Hahm Chaibong, président exécutif de l’Asan Institute, le principal think tank sud-coréen de politique étrangère, considère qu’on ne peut traiter de la Corée du Nord sans évoquer en premier lieu la menace nucléaire. C’est d’ailleurs sans doute l’un des buts du régime de Pyongyang que de posséder en même temps une capacité de force nucléaire éprouvée et de développer des relations économiques avec d’autres pays. Cela serait inacceptable pour Séoul. Il existe un vrai risque que tant les États-Unis que la Chine se désintéressent de la dénucléarisation de la Corée du Nord. Si cette question était résolue, les perspectives économiques seraient florissantes pour la péninsule. Au demeurant, on ne peut que s’interroger sur le caractère durable et profond de l’engagement de Washington dans la région, tel que le symbolise le « pivot » lancé par le président Obama. Le pire gâchis réside dans les relations nippo-coréennes : il n’y a aucune raison qu’elles soient aussi dégradées, excepté le regain nationaliste japonais qui puise ses raisons dans la politique intérieure. En ce qui concerne la Chine, nos alliés américains doivent comprendre que la Corée du Sud ne la perçoit pas comme un danger sérieux, non seulement parce que Séoul a besoin de Pékin, mais aussi parce que notre compréhension de sa stratégie est différente. Il faut d’ailleurs se donner le temps de mieux comprendre la stratégie chinoise, mais aussi renforcer considérablement notre capacité de dialogue stratégique avec les pays d’Asie sur le modèle de ce qui existe en Amérique et en Europe.

Le professeur de Yonsei University, Moon Chung-in, qui fut aussi conseiller du gouvernement coréen et l’un des artisans de la « Sunshine Policy », considère que la réunification entre les deux Corées ne pourra se produire que sous la forme d’une alliance entre États, non d’un État unique. Pour y parvenir, il faudra un consensus et un progrès dans le dialogue. Aujourd’hui, les réticences du gouvernement sud-coréen et surtout le durcissement du régime nord-coréen, tant sur le plan intérieur qu’en matière nucléaire, n’y contribuent pas. La Chine garde une position ambiguë : d’un côté, elle souhaite la dénucléarisation de la Péninsule, de l’autre elle ne veut pas déstabiliser le régime de Kim Jong-un. En fait, son influence n’est pas considérable. Le nouveau lien avec la Russie, conséquence de l’isolement diplomatique de cette dernière mais aussi de la fermeté chinoise à l’endroit du gouvernement de Pyongyang, n’est pas du goût de Pékin. Quant à l’alliance entre Séoul et Washington, elle doit aller au-delà de la dissuasion de la Corée du Nord. La Corée du Sud devra trouver un équilibre dans les relations, tout aussi fondamentales, qu’elle entretient avec la Chine et les États-Unis. Pour sortir de ce dilemme, il faudra parvenir à une relation équilibrée entre l’ensemble des pays de la zone, qui devront être mieux intégrés. Par ailleurs, il ne faut pas imaginer, selon le professeur Moon, que la Chine ait une grande stratégie parfaitement pensée et coordonnée. En ce qui concerne les États-Unis, ils doivent jouer un rôle de stabilisation de la région, mais il serait dangereux qu’ils deviennent un facteur de division.

Éminent spécialiste des questions de sécurité, Han Yong-sup considère que les perspectives d’évolution favorable de la Corée du Nord sont de moins en moins présentes. Peut-être toutefois les difficultés mêmes du régime de Pyongyang pourraient précipiter des changements, d’autant que les relations personnelles de Kim Jong-un avec la Chine se sont sans doute affaiblies.

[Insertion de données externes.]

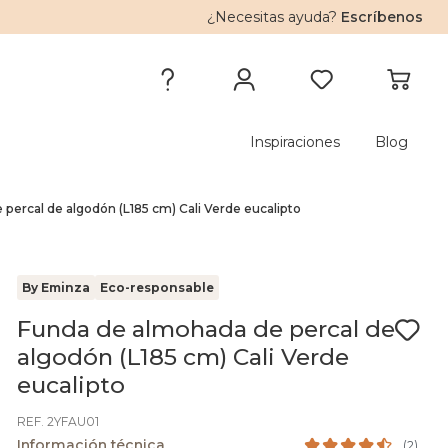
¿Necesitas ayuda?
Escríbenos
Inspiraciones
Blog
percal de algodón (L185 cm) Cali Verde eucalipto
By Eminza
Eco-responsable
Funda de almohada de percal de
algodón (L185 cm) Cali Verde
eucalipto
REF. 2YFAU01
Información técnica
(
2
)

Les États-Unis sont aussi déterminés à combattre les risques nucléaires dans la péninsule. L’un des principaux sujets de préoccupation concerne les relations sino-américaines. Séoul souhaite à tout prix éviter leur dégradation et pourrait jouer un rôle diplomatique sur ce plan. La Corée du Sud pourrait aussi être un acteur déterminant dans la construction d’une architecture de sécurité en Asie de l’Est, architecture qui serait le pendant indispensable d’une communauté économique qui commence à se dessiner.